_Fragmento seleccionado_
Con Dios todo está permitido" (En medio de Spinoza, Cactus, Buenos Aires, 2008, p. 23). El
filósofo, siempre prudente, no se arredra: nos planta en un invernadero donde hay tanto oxígeno
que en principio ataranta. Tiene poco que ver con las flores mefíticas de la escolástica
tradicional. De ahí que sea una ética y no una moral: de ahí que sea una ética y no una ontología.
Es un efecto de su posición materialista: lo humano posee diferencias, no privilegios. Diferencias
de poder: el hombre es lo que puede hacer con su cuerpo y con su alma, no lo que
debe hacer para realizar su esencia [el énfasis es mío]. En este punto nos hallamos en las
antípodas de Kant (pero muy cerca de Nicolás de Cusa): un ente es una singularidad que se
define por lo que puede (y no puede) hacer. También estamos cerca de Hobbes: él define al
hombre (aunque el resultado es distinto) no por su esencia sino por su potencia. En resumen,
Deleuze acentúa su lectura de Spinoza destacando dos elementos: la potencia y el afecto. Con
ello hace gala de una gran sensibilidad. Para él, ni siquiera hay un esfuerzo en el conatus: todo
fluye y se ordena natural y espontáneamente. Una vez más, ético --y esto fundado en razones de
tipo ontológico, no dogmático-- es no justificar peralte alguno de nadie por encima de otro: ni el
detentador del poder material ni del espiritual tienen más derecho a mandar sobre el resto. El
"otro", más que un ser, es un modo de ser diferente al mío; eso es todo. Pero entonces, ¿cómo
puede haber una ética? He ahí el problema: si no hay Bien --desde el cual pueda juzgarse al ser--
¿tampoco hay Mal? No lo hay --y es la diferencia con la moral. A Deleuze le sirve el apólogo de
Adán para mostrar que no hay una prohibición (producto del juicio moral) pero sí una
revelación: hay cosas buenas --y cosas malas. No el Bien --ni el Mal. "Una cosa sólo puede ser
llamada mala desde un cierto punto de vista, es decir, desde el punto de vista del cuerpo cuya
relación la cosa descompone" (p. 143). Suena muy a Nietzsche. Le ha costado cinco clases --más
de 160 páginas-- llegar a esto: va lento pero seguro. Deleuze, medio en broma, ha dicho que
aprender a Kant de memoria es inútil; ¡no es lo mismo con la Ética de Spinoza! Nada escapa a
sus proposiciones y escolios, nada que tenga que ver con la vida. No, cuando menos, si nos
vivimos no como seres sino como maneras de ser.

_Registros de una fuente de datos_

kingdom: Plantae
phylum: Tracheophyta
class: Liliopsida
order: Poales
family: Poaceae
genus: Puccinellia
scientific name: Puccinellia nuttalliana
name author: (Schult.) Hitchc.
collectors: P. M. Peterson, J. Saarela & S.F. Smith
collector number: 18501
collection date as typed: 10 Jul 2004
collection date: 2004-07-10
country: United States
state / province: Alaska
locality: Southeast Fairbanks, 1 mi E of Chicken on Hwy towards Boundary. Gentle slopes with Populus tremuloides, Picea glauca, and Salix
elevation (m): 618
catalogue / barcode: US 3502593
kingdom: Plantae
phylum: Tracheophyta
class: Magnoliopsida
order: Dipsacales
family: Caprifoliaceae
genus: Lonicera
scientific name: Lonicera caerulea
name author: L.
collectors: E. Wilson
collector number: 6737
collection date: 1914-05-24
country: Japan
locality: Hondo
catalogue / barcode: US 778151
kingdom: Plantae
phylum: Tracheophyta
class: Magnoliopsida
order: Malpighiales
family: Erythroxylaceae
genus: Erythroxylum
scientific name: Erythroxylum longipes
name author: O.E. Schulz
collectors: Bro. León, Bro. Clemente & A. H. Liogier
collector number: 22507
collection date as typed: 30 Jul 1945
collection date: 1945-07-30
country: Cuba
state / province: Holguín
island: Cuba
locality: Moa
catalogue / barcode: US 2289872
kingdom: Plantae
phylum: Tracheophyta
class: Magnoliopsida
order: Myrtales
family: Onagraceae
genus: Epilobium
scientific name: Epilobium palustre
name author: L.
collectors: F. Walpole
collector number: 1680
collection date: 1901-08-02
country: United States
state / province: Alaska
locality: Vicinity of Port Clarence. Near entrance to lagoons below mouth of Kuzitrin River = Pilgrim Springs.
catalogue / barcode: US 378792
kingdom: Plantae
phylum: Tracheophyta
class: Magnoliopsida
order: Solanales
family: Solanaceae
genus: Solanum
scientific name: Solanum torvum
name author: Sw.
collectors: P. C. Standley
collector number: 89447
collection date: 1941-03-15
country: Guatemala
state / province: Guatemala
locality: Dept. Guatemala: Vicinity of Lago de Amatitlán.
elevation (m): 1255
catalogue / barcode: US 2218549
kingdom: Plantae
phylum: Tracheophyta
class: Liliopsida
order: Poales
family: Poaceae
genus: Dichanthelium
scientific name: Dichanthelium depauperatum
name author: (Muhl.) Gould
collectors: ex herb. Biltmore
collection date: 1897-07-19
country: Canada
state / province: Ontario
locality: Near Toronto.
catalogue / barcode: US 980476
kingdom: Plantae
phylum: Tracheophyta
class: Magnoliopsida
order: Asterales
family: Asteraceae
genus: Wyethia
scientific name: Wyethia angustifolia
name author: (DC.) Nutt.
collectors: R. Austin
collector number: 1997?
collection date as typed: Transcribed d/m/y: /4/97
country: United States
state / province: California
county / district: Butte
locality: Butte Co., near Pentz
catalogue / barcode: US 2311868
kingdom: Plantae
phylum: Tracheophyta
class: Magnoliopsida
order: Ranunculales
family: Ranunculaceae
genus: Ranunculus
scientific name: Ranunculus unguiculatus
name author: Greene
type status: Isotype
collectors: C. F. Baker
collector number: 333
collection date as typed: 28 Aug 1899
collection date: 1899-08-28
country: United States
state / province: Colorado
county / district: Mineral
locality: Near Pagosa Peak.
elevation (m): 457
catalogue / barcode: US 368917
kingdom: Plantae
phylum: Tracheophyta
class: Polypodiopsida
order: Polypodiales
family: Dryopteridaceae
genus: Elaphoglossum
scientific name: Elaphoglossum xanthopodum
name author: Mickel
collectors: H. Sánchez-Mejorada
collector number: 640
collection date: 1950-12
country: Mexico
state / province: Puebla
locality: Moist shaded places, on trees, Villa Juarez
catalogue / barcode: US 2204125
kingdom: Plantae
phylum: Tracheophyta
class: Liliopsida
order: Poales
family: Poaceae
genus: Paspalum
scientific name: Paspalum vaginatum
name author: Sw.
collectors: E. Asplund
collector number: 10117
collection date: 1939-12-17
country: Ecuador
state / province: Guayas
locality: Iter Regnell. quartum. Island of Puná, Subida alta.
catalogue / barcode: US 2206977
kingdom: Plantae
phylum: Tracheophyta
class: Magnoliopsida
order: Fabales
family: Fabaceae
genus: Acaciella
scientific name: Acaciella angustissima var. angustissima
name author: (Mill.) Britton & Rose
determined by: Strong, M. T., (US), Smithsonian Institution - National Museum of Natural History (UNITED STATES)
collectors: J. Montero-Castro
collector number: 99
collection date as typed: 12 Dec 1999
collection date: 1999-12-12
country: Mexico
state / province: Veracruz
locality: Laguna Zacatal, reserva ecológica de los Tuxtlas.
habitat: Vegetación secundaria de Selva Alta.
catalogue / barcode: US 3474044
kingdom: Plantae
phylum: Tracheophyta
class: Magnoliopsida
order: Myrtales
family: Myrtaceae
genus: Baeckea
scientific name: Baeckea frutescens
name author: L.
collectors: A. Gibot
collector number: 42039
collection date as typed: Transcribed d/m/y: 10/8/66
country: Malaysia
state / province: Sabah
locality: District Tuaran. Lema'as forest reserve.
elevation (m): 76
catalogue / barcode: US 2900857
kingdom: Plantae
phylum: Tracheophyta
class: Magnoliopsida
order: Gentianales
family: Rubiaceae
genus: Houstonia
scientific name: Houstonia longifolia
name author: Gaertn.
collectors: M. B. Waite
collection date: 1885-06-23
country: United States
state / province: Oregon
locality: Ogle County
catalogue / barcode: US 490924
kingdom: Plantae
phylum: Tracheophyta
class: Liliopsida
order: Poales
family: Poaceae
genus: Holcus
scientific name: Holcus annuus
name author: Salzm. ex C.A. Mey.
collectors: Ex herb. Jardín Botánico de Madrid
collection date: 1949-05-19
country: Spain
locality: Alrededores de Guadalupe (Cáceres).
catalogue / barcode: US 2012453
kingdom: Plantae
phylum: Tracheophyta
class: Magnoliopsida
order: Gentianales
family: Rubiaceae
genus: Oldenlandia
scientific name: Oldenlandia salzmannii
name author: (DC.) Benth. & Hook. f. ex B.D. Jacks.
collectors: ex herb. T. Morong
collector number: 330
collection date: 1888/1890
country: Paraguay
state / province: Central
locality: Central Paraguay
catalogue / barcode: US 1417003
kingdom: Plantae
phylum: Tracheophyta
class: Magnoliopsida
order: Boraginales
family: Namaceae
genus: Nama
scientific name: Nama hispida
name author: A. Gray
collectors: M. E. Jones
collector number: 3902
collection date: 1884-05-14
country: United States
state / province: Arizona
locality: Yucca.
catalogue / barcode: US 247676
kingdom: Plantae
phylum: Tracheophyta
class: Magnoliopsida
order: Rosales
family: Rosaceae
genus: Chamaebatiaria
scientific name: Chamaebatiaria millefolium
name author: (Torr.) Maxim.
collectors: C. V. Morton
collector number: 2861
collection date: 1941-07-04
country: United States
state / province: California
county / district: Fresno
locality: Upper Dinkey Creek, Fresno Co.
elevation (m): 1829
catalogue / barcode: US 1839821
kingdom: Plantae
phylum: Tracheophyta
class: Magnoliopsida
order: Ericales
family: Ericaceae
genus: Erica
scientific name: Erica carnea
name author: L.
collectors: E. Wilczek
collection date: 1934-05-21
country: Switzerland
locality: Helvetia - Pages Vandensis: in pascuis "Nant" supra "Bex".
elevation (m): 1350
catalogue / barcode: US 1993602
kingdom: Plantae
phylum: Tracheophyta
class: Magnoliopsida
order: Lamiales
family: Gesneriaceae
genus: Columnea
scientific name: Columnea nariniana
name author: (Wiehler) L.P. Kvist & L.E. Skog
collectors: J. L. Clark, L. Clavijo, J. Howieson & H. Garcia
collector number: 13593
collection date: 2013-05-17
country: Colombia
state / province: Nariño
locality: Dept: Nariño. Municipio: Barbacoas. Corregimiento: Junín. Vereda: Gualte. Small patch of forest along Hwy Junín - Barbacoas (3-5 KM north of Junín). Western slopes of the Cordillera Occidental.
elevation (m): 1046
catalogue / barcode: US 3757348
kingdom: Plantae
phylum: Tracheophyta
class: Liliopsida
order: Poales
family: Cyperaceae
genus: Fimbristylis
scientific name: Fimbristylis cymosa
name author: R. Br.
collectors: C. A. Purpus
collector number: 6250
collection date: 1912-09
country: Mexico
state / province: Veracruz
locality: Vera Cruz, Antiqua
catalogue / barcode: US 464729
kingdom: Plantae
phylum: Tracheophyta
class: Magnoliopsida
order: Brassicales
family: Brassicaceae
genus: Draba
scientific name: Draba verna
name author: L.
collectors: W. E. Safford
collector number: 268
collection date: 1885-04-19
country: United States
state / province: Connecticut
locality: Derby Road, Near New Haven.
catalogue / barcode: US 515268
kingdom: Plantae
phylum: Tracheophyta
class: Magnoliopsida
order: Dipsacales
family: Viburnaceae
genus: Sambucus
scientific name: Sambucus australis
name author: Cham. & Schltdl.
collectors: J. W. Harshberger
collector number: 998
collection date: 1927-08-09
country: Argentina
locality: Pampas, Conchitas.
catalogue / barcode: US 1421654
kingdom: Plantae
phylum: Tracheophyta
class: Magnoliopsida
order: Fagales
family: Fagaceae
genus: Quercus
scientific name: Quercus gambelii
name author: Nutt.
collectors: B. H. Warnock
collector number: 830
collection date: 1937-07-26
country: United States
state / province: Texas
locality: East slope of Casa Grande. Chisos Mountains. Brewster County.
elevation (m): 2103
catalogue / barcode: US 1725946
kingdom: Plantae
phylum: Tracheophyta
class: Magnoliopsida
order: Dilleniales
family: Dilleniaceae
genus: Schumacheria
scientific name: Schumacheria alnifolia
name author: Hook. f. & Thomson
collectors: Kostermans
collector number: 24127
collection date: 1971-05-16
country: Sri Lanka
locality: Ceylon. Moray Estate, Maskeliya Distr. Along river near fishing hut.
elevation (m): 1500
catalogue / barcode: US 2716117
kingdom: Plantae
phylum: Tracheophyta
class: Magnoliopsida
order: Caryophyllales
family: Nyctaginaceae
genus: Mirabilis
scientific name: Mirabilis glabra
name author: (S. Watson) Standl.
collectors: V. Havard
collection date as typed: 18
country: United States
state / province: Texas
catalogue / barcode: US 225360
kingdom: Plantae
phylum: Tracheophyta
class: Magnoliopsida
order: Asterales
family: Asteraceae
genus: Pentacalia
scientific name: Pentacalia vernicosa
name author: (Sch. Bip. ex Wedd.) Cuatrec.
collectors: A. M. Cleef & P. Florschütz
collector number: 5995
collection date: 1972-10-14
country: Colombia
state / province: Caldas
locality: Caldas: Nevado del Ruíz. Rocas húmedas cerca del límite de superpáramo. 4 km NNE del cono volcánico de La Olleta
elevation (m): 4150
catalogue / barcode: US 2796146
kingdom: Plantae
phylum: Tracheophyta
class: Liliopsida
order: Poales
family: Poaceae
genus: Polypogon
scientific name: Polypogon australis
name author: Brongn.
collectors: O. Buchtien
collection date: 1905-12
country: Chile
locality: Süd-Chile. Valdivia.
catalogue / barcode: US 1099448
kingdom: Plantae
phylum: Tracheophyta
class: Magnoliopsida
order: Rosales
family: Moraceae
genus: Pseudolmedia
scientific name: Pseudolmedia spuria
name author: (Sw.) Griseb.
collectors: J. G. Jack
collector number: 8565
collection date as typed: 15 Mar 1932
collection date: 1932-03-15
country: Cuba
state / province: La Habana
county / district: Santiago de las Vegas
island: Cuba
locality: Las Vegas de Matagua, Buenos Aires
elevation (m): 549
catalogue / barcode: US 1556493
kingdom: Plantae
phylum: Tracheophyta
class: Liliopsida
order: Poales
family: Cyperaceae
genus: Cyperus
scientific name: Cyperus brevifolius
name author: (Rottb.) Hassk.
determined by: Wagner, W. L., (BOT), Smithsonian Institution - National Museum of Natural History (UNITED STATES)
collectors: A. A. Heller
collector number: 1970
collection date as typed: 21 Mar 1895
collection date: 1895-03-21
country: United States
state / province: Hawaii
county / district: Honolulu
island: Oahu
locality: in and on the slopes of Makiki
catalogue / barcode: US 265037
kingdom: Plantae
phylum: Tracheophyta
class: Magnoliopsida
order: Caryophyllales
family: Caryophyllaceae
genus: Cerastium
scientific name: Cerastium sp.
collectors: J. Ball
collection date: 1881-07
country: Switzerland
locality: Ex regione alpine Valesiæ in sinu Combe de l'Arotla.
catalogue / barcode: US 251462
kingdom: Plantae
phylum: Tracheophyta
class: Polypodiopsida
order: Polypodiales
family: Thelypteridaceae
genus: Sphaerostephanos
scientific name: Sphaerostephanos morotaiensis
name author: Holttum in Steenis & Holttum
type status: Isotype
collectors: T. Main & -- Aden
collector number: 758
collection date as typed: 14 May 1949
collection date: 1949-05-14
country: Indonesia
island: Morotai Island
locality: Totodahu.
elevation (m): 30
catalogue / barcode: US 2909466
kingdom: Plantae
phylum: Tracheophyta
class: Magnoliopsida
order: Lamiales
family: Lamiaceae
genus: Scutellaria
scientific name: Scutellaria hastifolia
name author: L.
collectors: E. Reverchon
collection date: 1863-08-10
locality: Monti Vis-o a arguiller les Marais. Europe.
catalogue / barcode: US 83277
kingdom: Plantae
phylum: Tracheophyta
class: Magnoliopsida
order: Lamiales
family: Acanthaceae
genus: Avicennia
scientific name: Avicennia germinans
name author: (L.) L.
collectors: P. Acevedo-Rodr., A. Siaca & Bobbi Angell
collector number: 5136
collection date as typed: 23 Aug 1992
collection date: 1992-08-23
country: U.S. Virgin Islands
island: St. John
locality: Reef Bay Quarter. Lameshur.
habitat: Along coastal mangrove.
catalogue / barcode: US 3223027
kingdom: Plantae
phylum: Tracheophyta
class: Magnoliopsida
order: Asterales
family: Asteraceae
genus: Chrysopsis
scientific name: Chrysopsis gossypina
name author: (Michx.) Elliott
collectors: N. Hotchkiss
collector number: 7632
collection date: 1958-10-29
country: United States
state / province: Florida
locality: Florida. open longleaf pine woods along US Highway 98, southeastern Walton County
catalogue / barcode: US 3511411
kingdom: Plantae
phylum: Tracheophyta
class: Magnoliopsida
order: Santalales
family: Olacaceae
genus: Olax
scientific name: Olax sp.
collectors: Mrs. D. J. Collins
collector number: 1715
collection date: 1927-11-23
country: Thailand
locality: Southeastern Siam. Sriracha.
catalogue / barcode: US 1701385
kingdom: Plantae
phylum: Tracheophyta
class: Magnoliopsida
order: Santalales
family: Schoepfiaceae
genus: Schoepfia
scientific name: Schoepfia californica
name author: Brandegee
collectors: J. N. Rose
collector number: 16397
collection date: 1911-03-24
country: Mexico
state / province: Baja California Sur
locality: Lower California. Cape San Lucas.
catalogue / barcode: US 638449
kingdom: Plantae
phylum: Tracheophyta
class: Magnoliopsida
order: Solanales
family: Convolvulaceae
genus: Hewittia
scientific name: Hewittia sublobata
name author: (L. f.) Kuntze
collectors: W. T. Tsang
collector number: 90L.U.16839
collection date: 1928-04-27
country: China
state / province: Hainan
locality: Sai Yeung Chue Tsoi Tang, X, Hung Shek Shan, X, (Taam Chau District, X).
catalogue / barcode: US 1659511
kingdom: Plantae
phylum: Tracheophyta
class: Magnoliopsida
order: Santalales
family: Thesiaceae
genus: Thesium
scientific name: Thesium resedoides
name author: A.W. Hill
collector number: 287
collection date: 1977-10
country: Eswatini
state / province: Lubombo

_Consigna_
Actualiza la parte del fragmento sobre Deleuze y Spinoza que comienza con las palabras "Con Dios todo" y concluye con "no una ontología.". Escríbela de nuevo sustituyendo "invernadero" por "vivero".

_Espacio de respuesta_
Con Dios todo está permitido" (En medio de Spinoza, Cactus, Buenos Aires, 2008, p. 23). El
filósofo, siempre prudente, no se arredra: nos planta en un vivero donde hay tanto oxígeno
que en principio ataranta. Tiene poco que ver con las flores mefíticas de la escolástica
tradicional. De ahí que sea una ética y no una moral: de ahí que sea una ética y no una ontología.